11am The Telescope of Time: Reflections on Historical Fiction
Rose Tremain, author of Music and Silence and Restoration gives the keynote talk, explaining why she has been attracted so often to the genre of historical fiction; and talks about her fascination with the ways the past can mirror the present. She addresses how the genre is currently regarded by critics and the marketplace, and talks about her recent decision to abandon historical fiction for the time being. She also presents a personal view of how to do historical research and how to work with research material.
12 noon Writing Personal Histories
Patricia Duncker, Jane Dunn, Judith Flanders, Elaine Feinstein
This session will examine the different impulses of the biographer, historian and novelist when constructing narrative and conjuring ‘characters’ from history. Each writer explains how she has explored the contested border territories between the factual and the fictional in an attempt to ‘know’ the past.
Jane Dunn has written biographies of Mary Shelley and Antonia White and a study of the relationship between Virginia Woolf and Vanessa Bell; her most recent book is a dual biography of the rival queens, Elizabeth and Mary. Judith Flanders is the author of Consuming Passions: Leisure and Pleasure in Victorian Britain, and A Circle of Sisters, a joint biography of Alice Kipling, Georgiana Burne-Jones, Agnes Poynder and Louisa Baldwin. Patricia Duncker is author of novels such as Hallucinating Foucault and James Miranda Barry, where her ‘own’ characters share the pages with re-imagined ‘real’ figures.
The session is chaired by poet, novelist and biographer Elaine Feinstein. Feinstein’s biographies include lives of Anna Akhmatova, Marina Tsvetayeva and Lawrence’s women.
2.30pm Writing Nation History
Tahmina Anam, Marilyn Heward Mills, Delia Jarrett-Macauley
Is it sensible to trust the facts a fiction writer gives you? Whose facts are they, and how were they come by? Should a novelist feel responsible to ‘tell the truth’? What are the constraints and liberations of writing for an audience unfamiliar with the story’s background. This session explores the creative and practical dilemmas faced by novelists dealing with a historical evidence base, and researching internationally.

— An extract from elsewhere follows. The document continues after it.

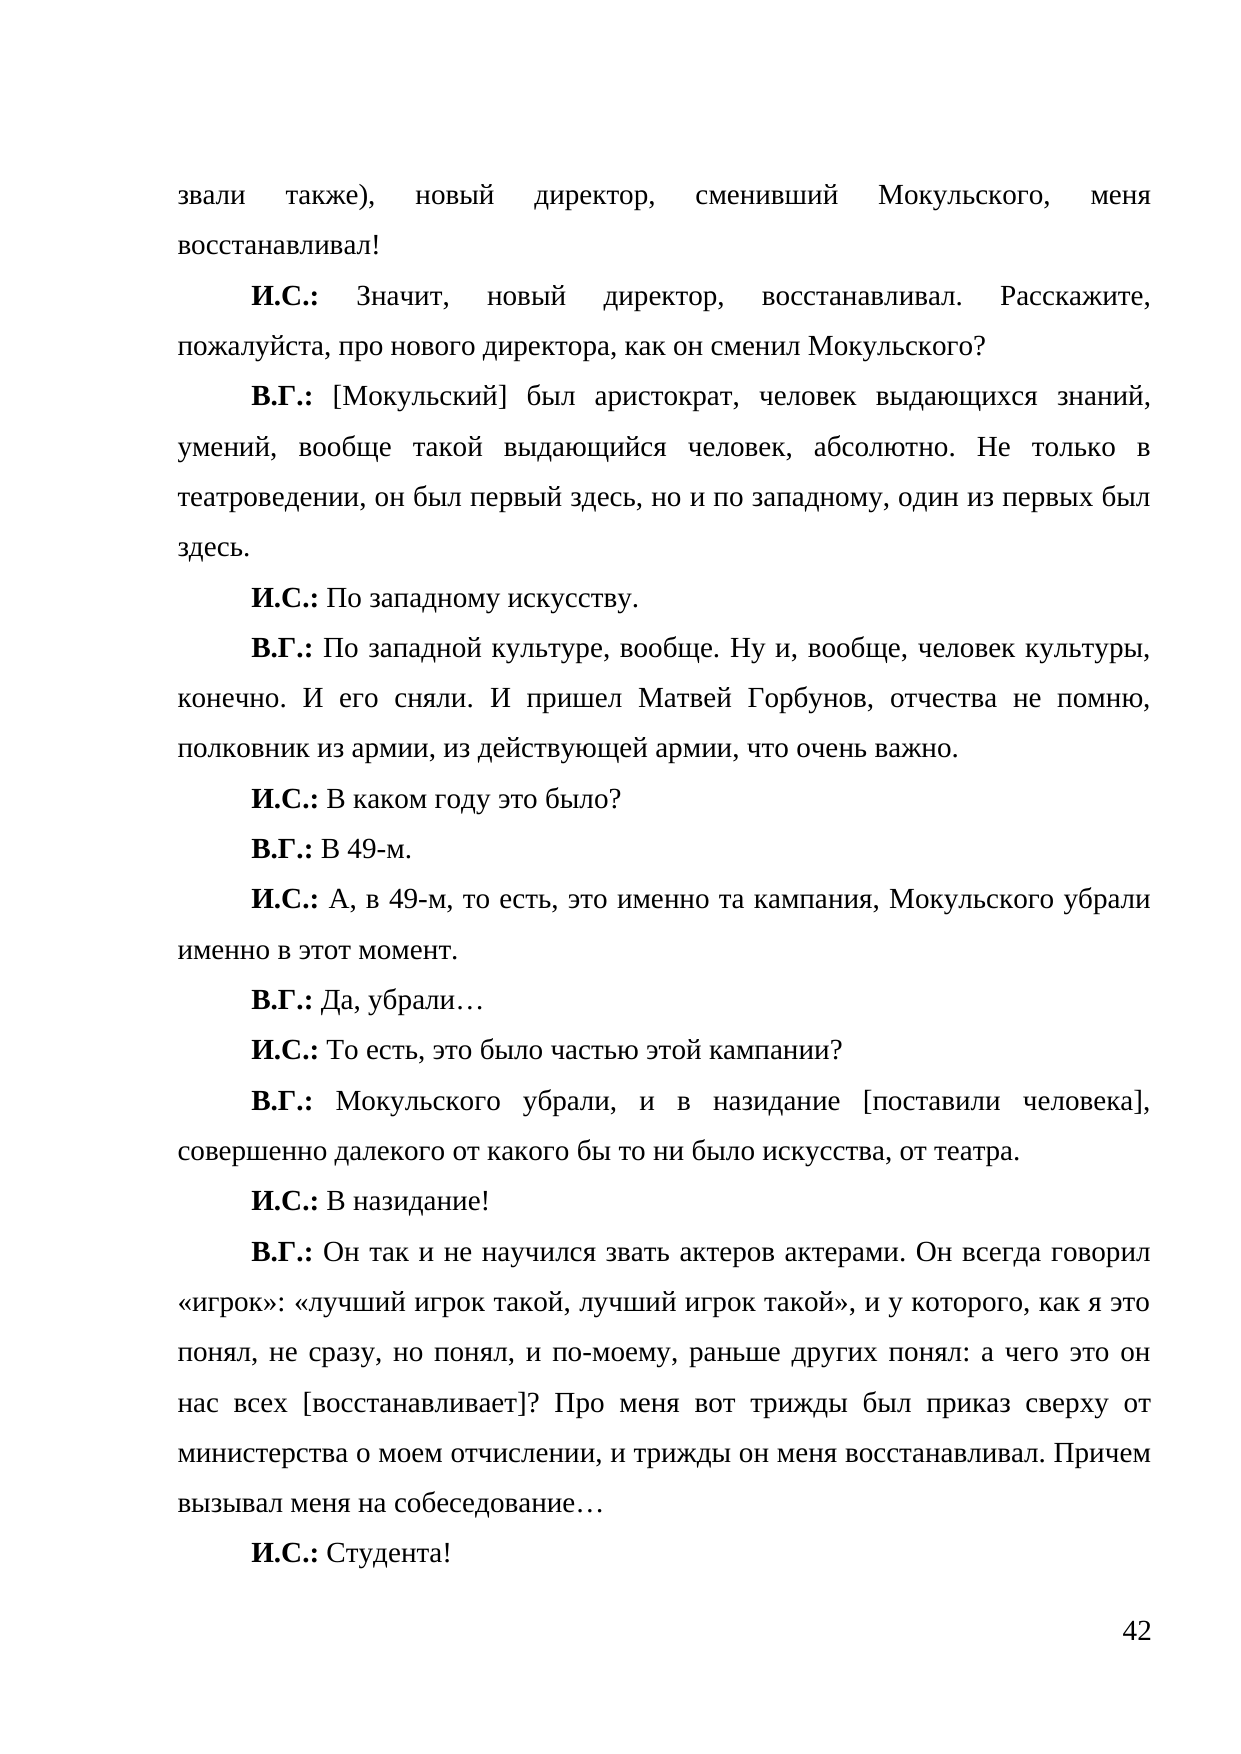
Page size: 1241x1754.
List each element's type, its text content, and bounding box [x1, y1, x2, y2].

Tahmina Anam, is the author of A Golden Age, set against the backdrop of the Bangladesh War of Independence. Marilyn Heward Mills’s first novel Cloth Girl is set in the Gold Coast of the 1940s. Delia Jarrett-Macauley wrote about Sierra Leone in the novel Moses, Citizen and Me, later revisiting this ‘factually’ in a radio documentary. The session is chaired by novelist-playwright Sunny Singh, course leader for Creative Writing at London Metropolitan University.